> [提供テキスト]
──────

オープンソース商標イニシアティブ

Open Source Trademark Initiative

Open Source TradeMark Initiative

オープンソースのプロジェクトにおいて、商標を適切に登録し、管理することは重要なことです。何故なら、商標が適切に登録され、管理されていれば、開発者および利用者を含む全ての人達が、そのプロジェクトの名称やマークを安心して利用することができるからです。例えば、Linuxディストリビューションベンダーは、自社のディストリビューションに関して適切に商標を登録し管理することで、自社のサービスや製品の差別化を行い、ブランドを築き上げることが可能です。

他方、商標が不適切に登録されまたは行使されたことによって、これまで、多くのオープンソースのプロジェクトが苦しめられてきました。例えば、「Linux」との商標を登録し、これを独占的にしようとする者が日本を含む世界各地でに現れました。オープンソースコミュニティはこれに適切に対処するために数千万円の経費を費したと言われています。近年においても、著名なプロジェクトの名称が不適切な第三者によって商標登録され、係争が発生することがしばしば生じています。

さらに、オープンソースライセンスの中には、改変したソフトウェアの配布に当たって商標の使用を制限しているものもあり、その場合に、そのオープンソースソフトウェアの改変物であることを示すために何が許されるのかについて、未だ統一的な理解が得られているとは言い難い状況です。

このように、適切な商標の登録と管理は、オープンソースの自由で公正な発展のために重要かつ不可避の問題でありますが、商標に関する権利は、著作権とは異なり、作品の制作をもって発生するものではなく、各国の特許庁において商標を出願し、登録が認めらなければなりません。この商標の登録とその後の管理をプロジェクトの管理者が自ら行うのは容易ではなく、これらを適切に行うには、然るべき資格を持った弁護士または弁理士に対応させることが必要となります。また登録までに幾ばくかの費用を必要とし、さらにその維持にも幾ばくかの費用を必要とします。さらに、商標権は権利者に対して排他的かつ独占的に商標を使用できるという強力な権利を与える制度であり、その管理と運用には法的なノウハウを必要とします。

そこで、オープンソース・グループ・ジャパンでは、オープンソースのプロジェクトが商標の登録と適切な管理を行うことを支援するプロジェクトとして、弁理士および弁護士らの参画の上で「オープンソース商標イニシアティブ」(Open Source TradeMark Initiative)を立ち上げ、全ての関係者が安心して自由で公正な商標の利用が行える環境の整備を目指すことに致しました。オープンソース商標イニシアティブでは、下記の取り組みを行う予定です。

──────

> [提供データ]

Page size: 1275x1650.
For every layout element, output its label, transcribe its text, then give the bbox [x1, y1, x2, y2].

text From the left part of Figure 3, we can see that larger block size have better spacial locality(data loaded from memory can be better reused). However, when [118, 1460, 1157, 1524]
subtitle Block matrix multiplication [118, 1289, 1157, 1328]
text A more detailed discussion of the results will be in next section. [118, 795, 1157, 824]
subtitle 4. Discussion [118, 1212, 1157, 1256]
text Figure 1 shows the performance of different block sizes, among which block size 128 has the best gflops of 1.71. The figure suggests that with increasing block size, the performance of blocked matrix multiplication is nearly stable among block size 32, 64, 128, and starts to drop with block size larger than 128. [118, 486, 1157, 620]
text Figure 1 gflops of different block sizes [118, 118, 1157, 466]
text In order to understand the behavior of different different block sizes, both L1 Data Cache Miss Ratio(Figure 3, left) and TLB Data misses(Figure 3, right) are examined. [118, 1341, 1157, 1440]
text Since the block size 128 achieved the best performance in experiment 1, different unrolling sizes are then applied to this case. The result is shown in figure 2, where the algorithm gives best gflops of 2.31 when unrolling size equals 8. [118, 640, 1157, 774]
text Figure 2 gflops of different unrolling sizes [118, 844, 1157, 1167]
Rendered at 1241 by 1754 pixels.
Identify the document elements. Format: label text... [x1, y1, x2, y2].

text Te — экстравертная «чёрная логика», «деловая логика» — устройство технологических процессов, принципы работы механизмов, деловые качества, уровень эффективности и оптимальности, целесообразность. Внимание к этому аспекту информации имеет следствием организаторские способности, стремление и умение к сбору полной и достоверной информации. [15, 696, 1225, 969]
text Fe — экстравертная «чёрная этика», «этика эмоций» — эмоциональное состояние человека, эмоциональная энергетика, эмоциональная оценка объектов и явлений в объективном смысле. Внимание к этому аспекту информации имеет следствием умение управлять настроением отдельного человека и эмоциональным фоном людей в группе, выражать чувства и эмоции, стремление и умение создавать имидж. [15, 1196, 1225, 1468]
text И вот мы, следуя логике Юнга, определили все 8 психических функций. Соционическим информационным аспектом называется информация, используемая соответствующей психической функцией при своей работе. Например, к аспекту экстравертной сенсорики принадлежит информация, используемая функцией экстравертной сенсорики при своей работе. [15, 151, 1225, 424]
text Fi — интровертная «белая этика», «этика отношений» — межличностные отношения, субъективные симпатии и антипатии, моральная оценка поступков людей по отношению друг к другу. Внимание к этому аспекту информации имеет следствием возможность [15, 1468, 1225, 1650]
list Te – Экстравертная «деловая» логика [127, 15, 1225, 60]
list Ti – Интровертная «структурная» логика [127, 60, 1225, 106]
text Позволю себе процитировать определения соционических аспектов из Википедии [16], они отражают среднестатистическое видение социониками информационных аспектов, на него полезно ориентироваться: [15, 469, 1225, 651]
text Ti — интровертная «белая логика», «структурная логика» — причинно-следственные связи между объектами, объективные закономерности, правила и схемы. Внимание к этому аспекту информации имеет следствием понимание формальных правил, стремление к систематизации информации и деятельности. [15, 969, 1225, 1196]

──────

> [課題]
オープンソース商標イニシアティブを紹介する提供テキストの続きを、最後の文の後から書いてください。

> [出力結果]
1. 商標登録の啓蒙と登録のための金銭を含む支援

オープンソースプロジェクトに対して商標取得の啓蒙活動を実施し、必要に応じて金銭を含む日本国内外での商標取得の支援を行います。

2. コミュニティ向けの標準的な商標利用許諾ガイドラインの作成

オープンソースプロジェクトに関わる開発者から利用者まで全ての人々が自由で公正にソフトウェアを利用できることを保証し、プロジェクトに対しては一般的に考えられる名称やマークの保護を与えることを明確にする標準的な商標利用許諾ガイドラインを作成し、一般に公開します。

3. 係争への積極的介入

オープンソースプロジェクトの名称等に由来すると考えられる商標出願の内、不適切な出願だと考えられる事案に対し、積極的な特許庁への情報提供を行います。さらに、登録済みの商標によりオープンソースの活動に不利益が生じまたはその虞があると判断した場合には、その商標の正統性を調査した上で、場合によってはオープンソースプロジェクトとの協力体制の下で特許庁への商標登録異議の申立ておよび無効審判の申立て等を検討します。

4. コミュニティからの委託または寄贈を受けて、自ら商標を取得、管理、運用

オープンソースコミュニティからの委託、または企業等からの希望を受けて、オープンソース・グループ・ジャパンとして代理でプロジェクトの名称およびマークの商標を日本国内外で登録し、プロジェクトとの協力の上で商標利用許諾ガイドラインを作成し、コミュニティ全体での自由な商標の利用を促進します。